A College sophomore who did Molly for the first time during a Deadmau5 concert last September and who will be rolling with a dozen other friends during Fling said the increased MERT training of Molly overdose is a reassuring.

“It’s a relief to know that if god-forbid something happens to me, the medical team is prepped to treat me well,” said the sophomore, who wished to remain anonymous because of the legal implications of his action.

AOD hopes that the increased education surrounding Molly use will benefit students trying the drug for the first time this weekend.

A Wharton freshman who said he could obtain Molly from a brother in his fraternity is on the fence about trying it for the first time.

“I don’t want to wake up and not know where I am or how I got there,” he said. “I can do that with alcohol, but ecstasy is something very different. It’s kind of a leap. Plus it’s illegal.”

The freshman thinks that genre of Friday’s concert lineup may make more students willing to try rolling.

For others, rolling is part of the experience of going to an electronic dance music concert.

An Engineering freshman said he spent $800 on 10 grams of Molly for Fling.

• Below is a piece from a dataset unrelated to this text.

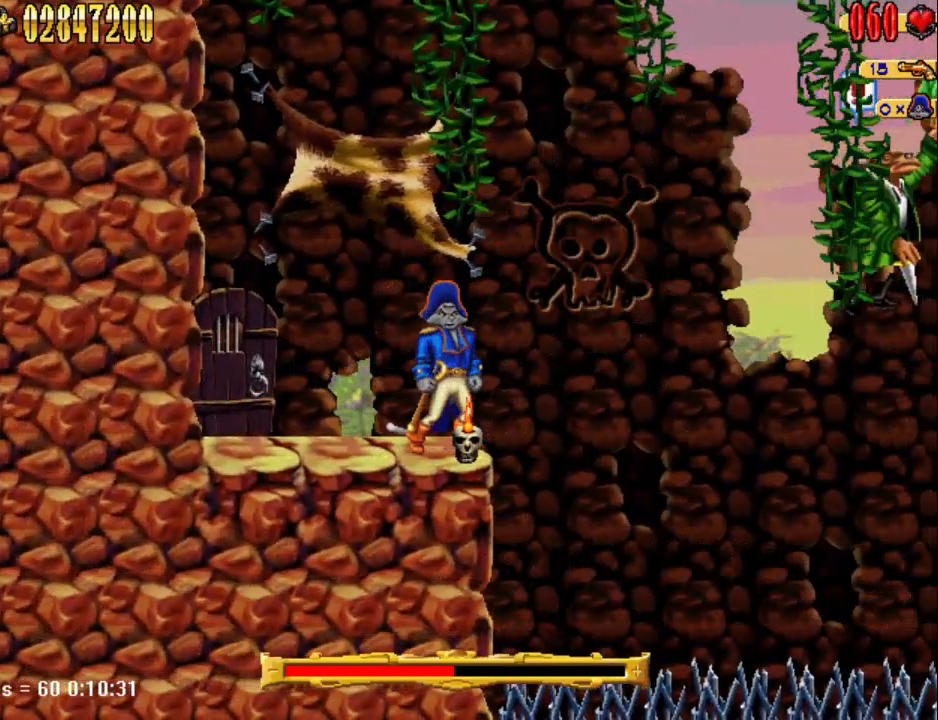
{"keys": [], "events": []}
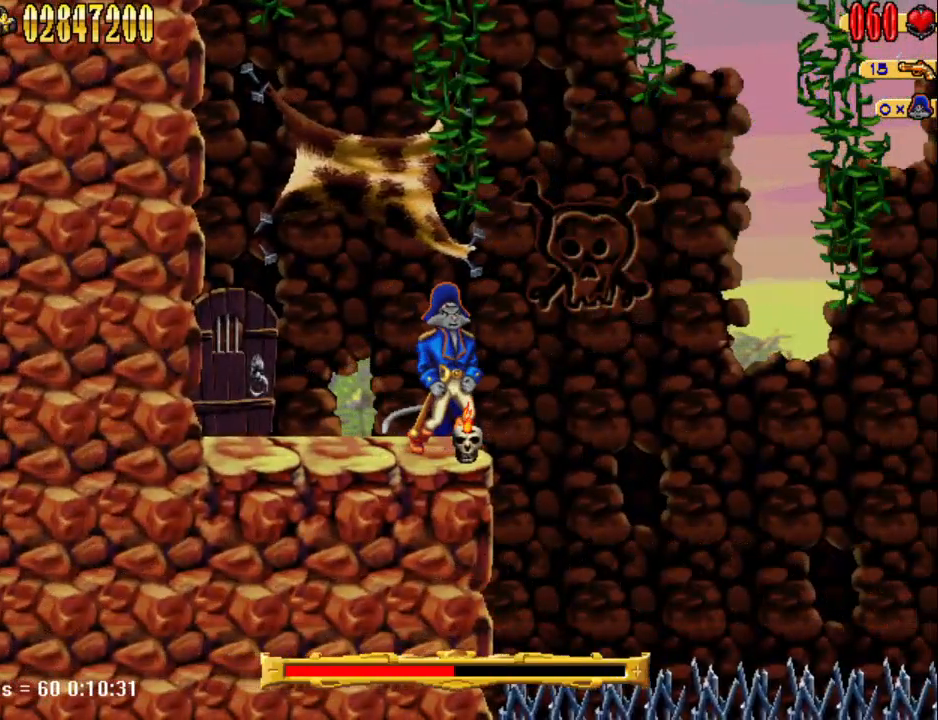
{"keys": [], "events": []}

“People usually take 0.3 grams, so that means this is enough for 33 people,” he said, adding that at Penn, the price per gram can go up as high as $120 to $130 before electronic concerts “because dealers know people will be willing to pay more for it.”

An Engineering and Wharton junior described that alcohol and tobacco cannot compare to the feeling of being on Molly.

“It’s a matter of perception,” he said. “It change the way you experience things. Touch is a lot more satisfying, connecting with people is a lot of satisfying. Music sounds much better. Dancing feels much better.”

The junior, who researched ecstasy’s toxicology and side effects before using it for the first time, cautioned students against rolling without educating themselves about it.

“By the time I actually wanted to do it myself, I had a pretty good grasp of what I was getting myself into,” he said.

Lyzinski “highly recommends” that students who are contemplating whether or not to use MDMA think about potential negative side effects. These can include dehydration, muscle tension and nausea, and heavy use can cause kidney or heart failure.

“These are very real possibilities,” she wrote. “The more a student educates him or herself, the better.”